Most of us can remember who or what got us addicted to cars, but for some of us, we never really had a choice – we were born into it. For as long as I can remember, I've always been into all sorts of motorsports. My Dad was an incredible mechanic and master craftsman. He was as old school as it gets when it came to cars and raising his children. We never had a new car, or more importantly, never needed one. Dad rebuilt and painted our family car numerous times. When it came time to buy my Mom a station wagon so she could chauffer us to and from our various activities, Dad found a used Ford Country Squire Wagon and made it as new as he could. He was always fixing or building something, and he had a rule that I had to watch and help him EVERY time. In fact, I was not allowed to play with my friends until all of the chores were done and everything on his list to fix was complete. To be honest, I was not a big fan of this rule at the time. Looking back now, though, I am grateful for the priceless education I received, and the ability I have to fix or build anything.
I can recall sitting in my Dad’s 1964 Oldsmobile F-85 numerous times as a child, pushing the clutch in and out for him when he was putting in a new one or changing the transmission. I can even recall the day he had me put a new clutch in it while he sat in the car and pushed it in. That car eventually became my first racecar, and I learned a lot from it.

━━━━━━

■ **DIRECTIVES**:
A: Transcribe the passage about growing up around cars from "I can recall" up to and including "lot from it.".
B: Answer these questions using the passage about growing up around cars:
(i) What used vehicle did the father find to serve as the mother's station wagon?
(ii) What make, model and year was the father's car in which the narrator pushed the clutch?
(iii) What did that car eventually become?
C: Carry the passage about growing up around cars onward from its final sentence.

━━━━━━

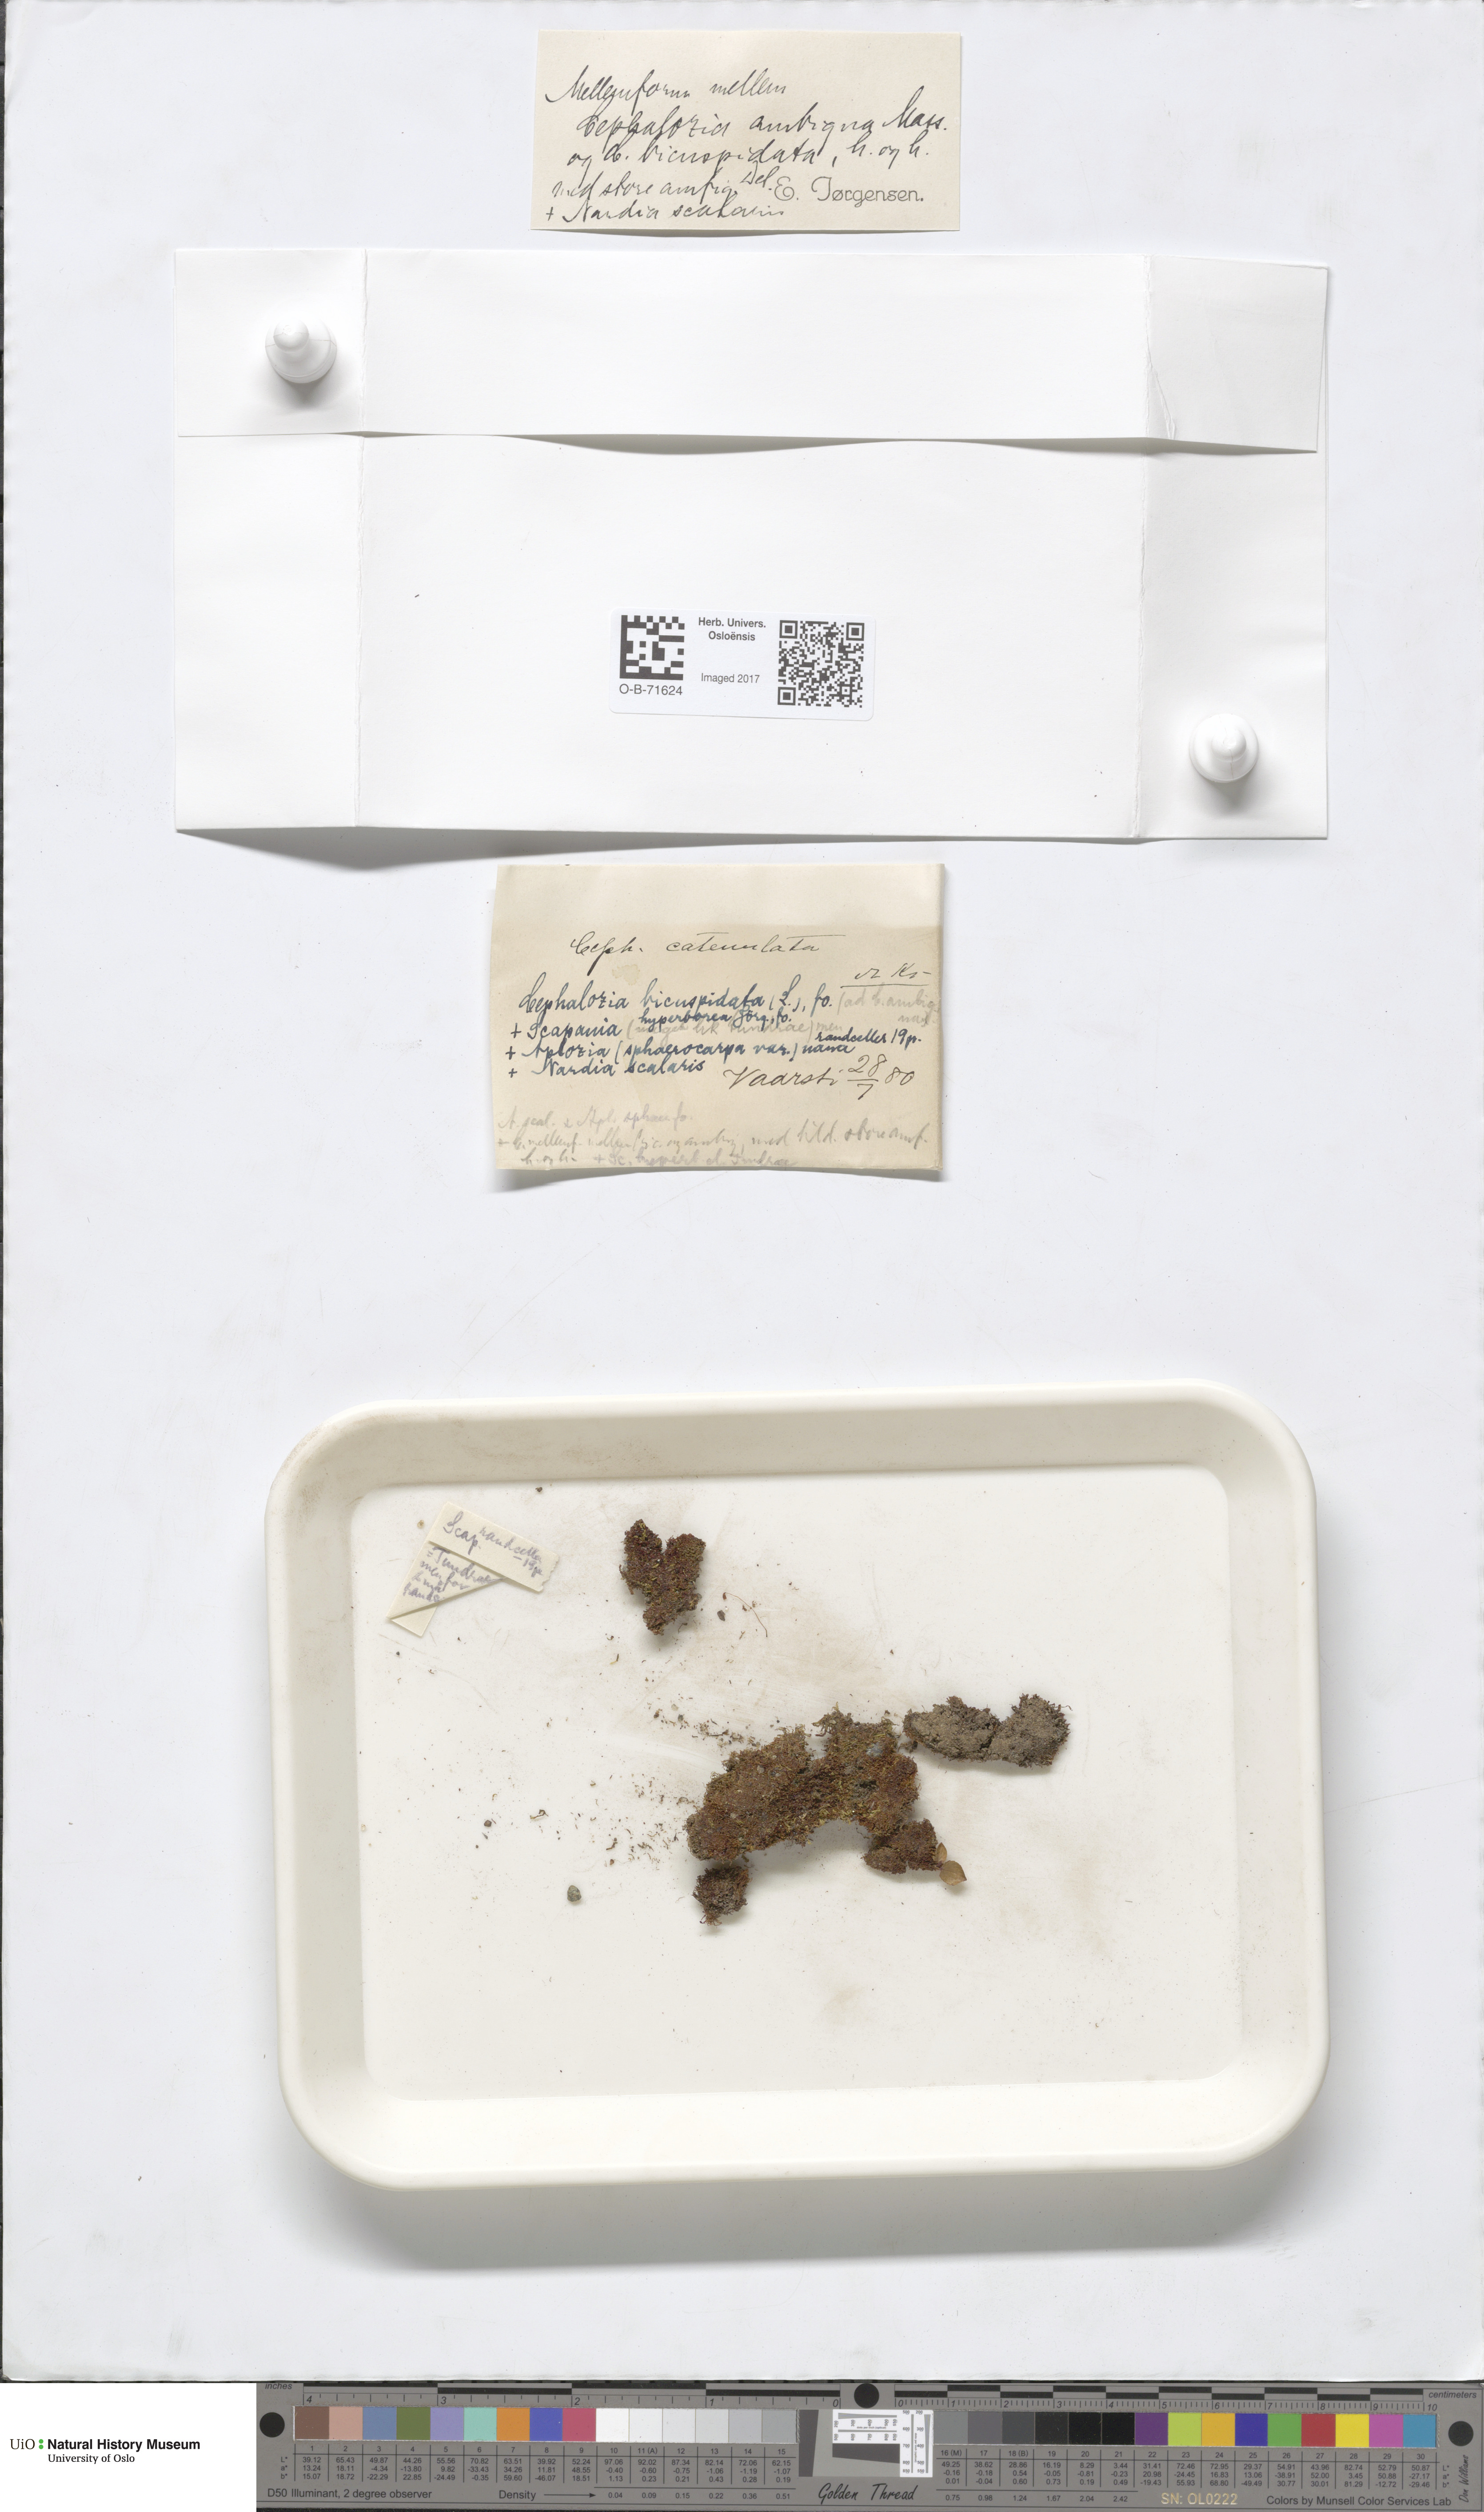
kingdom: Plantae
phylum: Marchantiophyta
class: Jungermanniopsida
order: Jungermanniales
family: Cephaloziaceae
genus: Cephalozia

━━━━━━

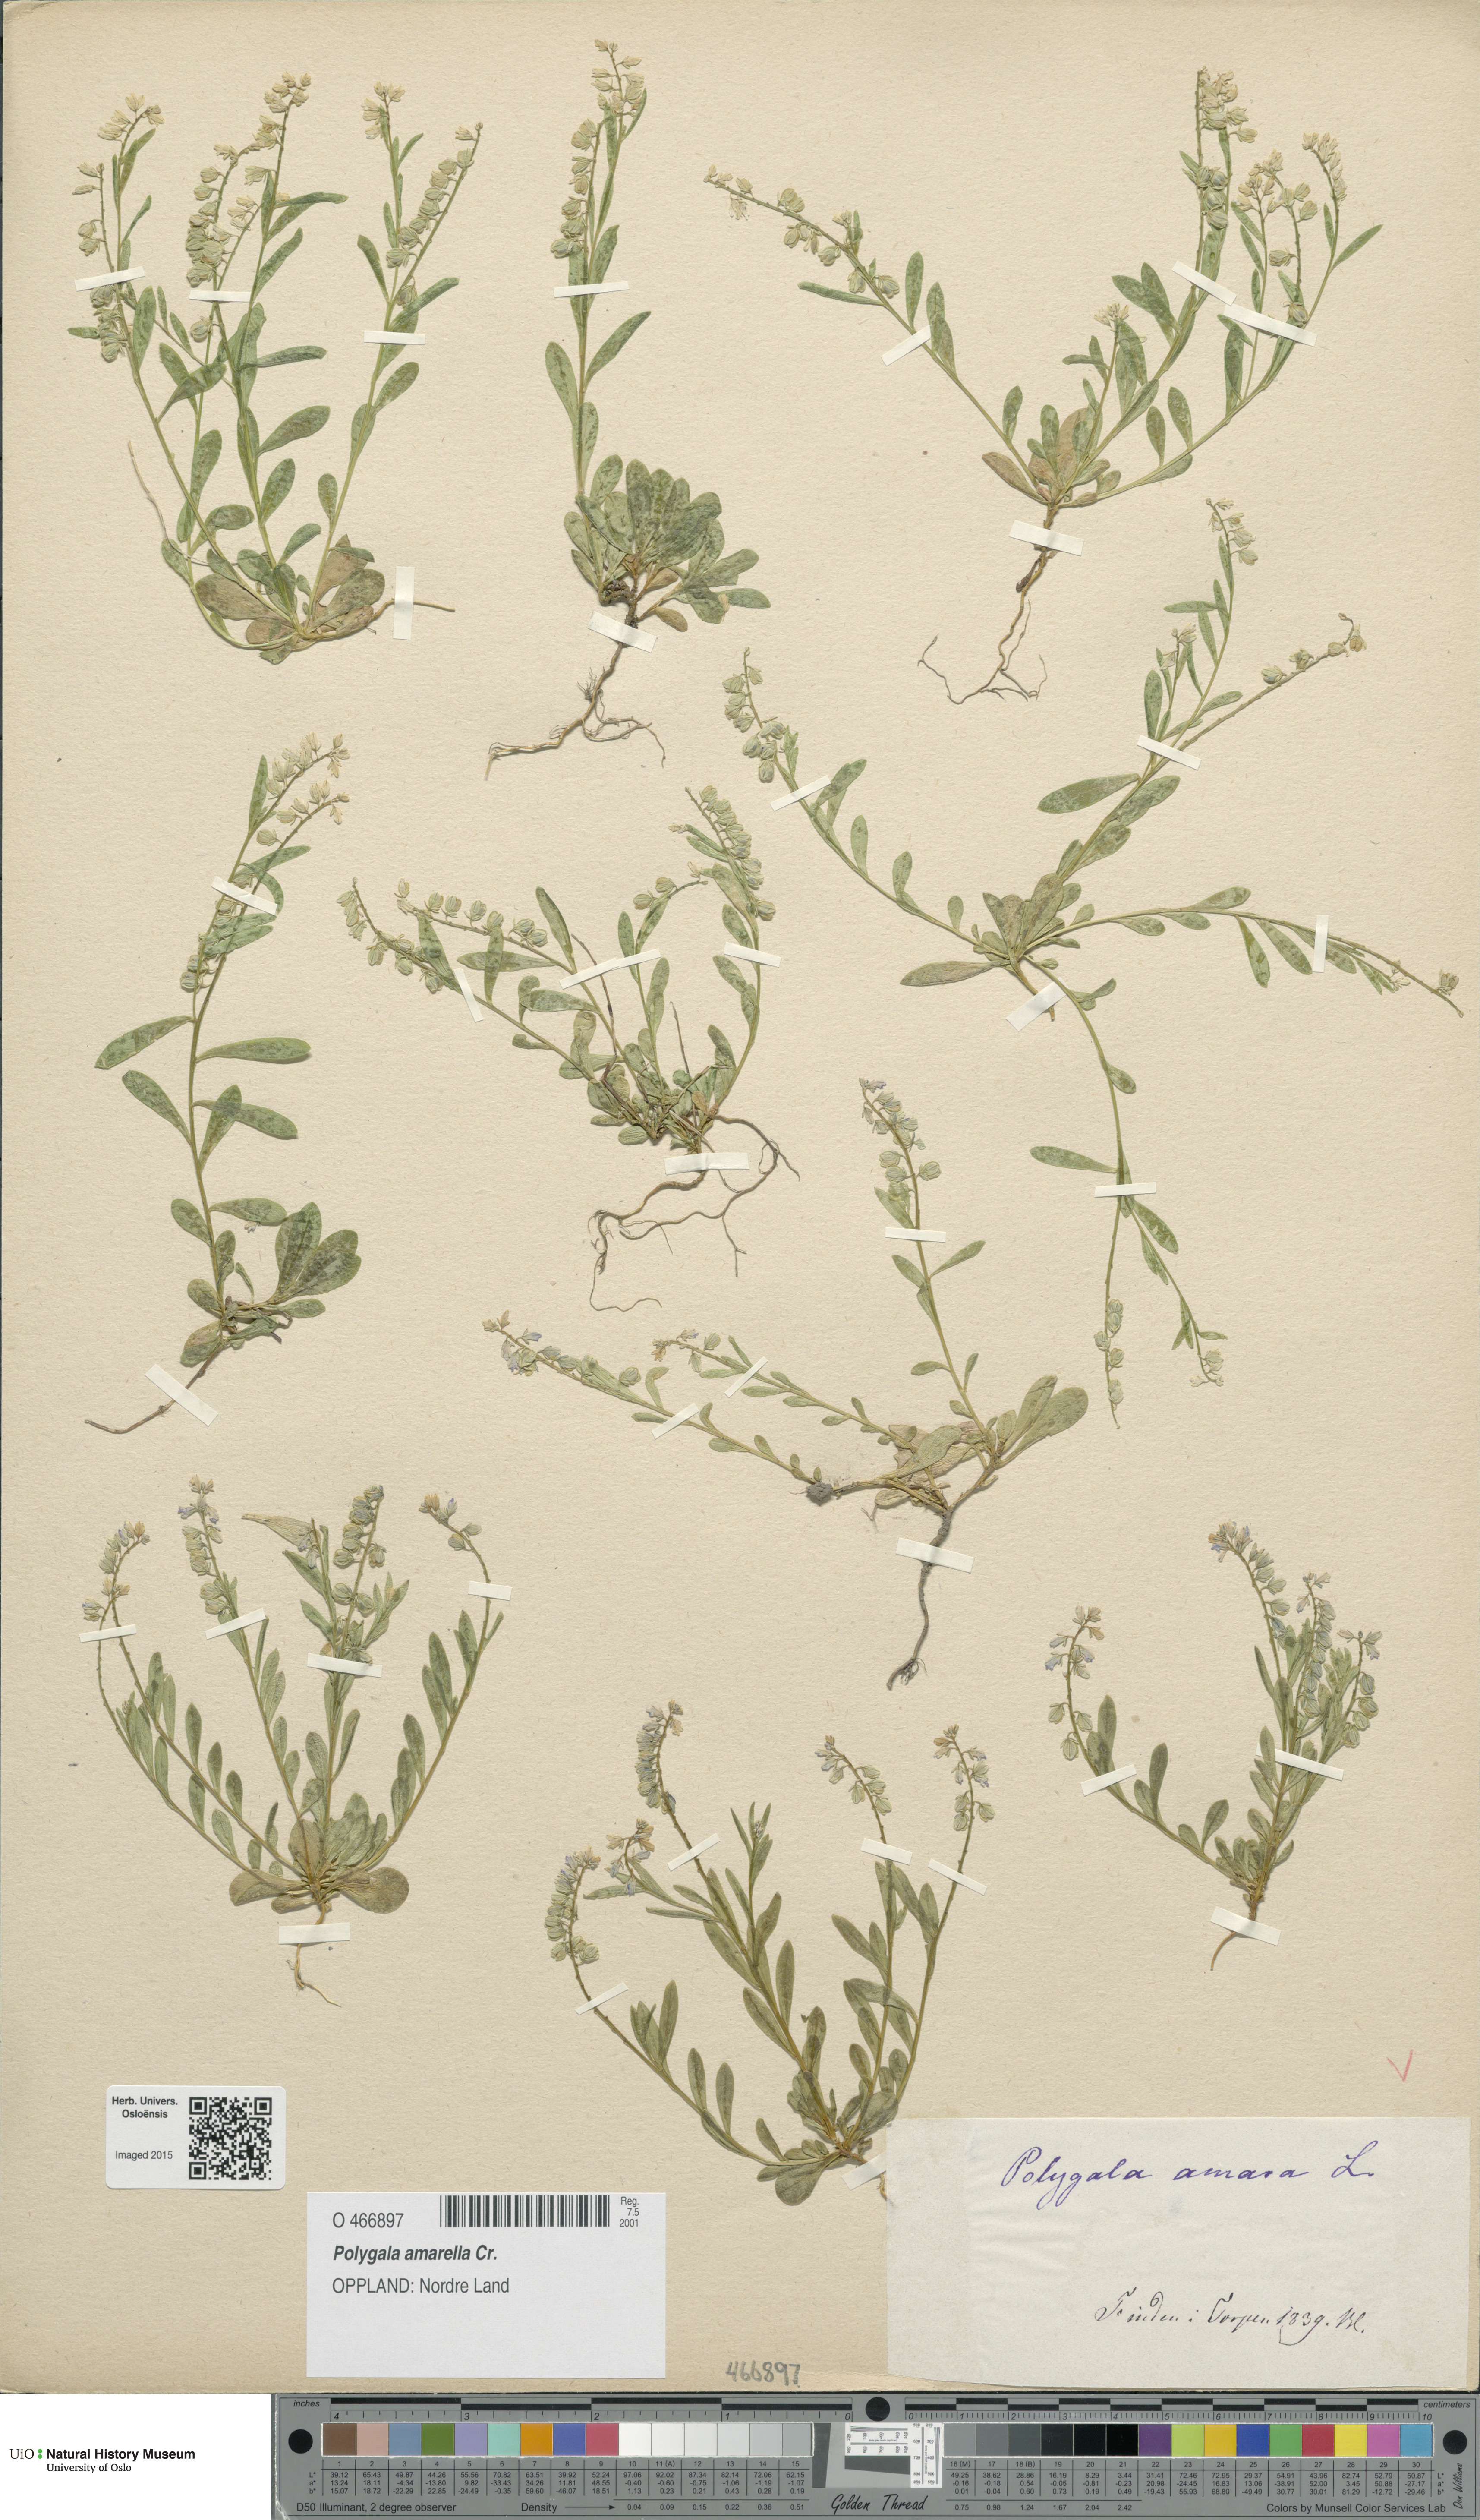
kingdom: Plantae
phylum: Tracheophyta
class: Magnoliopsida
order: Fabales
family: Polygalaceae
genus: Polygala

━━━━━━

■ **RESULTS FOR THE EXERCISE**:
A:
I can recall sitting in my Dad’s 1964 Oldsmobile F-85 numerous times as a child, pushing the clutch in and out for him when he was putting in a new one or changing the transmission. I can even recall the day he had me put a new clutch in it while he sat in the car and pushed it in. That car eventually became my first racecar, and I learned a lot from it.

B:
(i) A Ford Country Squire Wagon.
(ii) A 1964 Oldsmobile F-85.
(iii) The narrator's first racecar.

C:
Let’s rewind a minute, as I need to mention my older brother Mike. He is ten years my senior and epitomized what a big brother should be. He was such an amazing brother, and I idolized him while growing up. He too was a victim of Dad’s rules and upbringing and became quite the motorhead himself. Mike got me into building model cars and taught me all about paying attention to the details. He also got me into drag racing, and I loved watching him race his 1959 Ford Fairlane and his 1967 Mustang. I learned a lot about painting from watching him custom paint all of his cars in our driveway. It was Mike who bought me a Snake and Mongoose Hot Wheels race set for Christmas, helped me install a Hurst floor shifter, so I could eliminate the 3 speed on the column, and painted my car in typical 80s three-color "pro street" style, making me the envy of all of my friends.
We grew up less than a mile from the world famous Englishtown Raceway Park. Every Wednesday night and every weekend, I would listen to the cars roar down the track and dreamed of the day I could be the fortunate one who made those sounds. It was at Englishtown that I got the pleasure meeting my favorite racer, Don Prudohmme. I also met Shirley Muldowney, Don Garlits, Bruce Larson, Kenny Bernstein, and a host of other greats from the 70s and 80s. I was so hooked on drag racing that I actually got a job at Englishtown picking up garbage, just so I could hang out at the track.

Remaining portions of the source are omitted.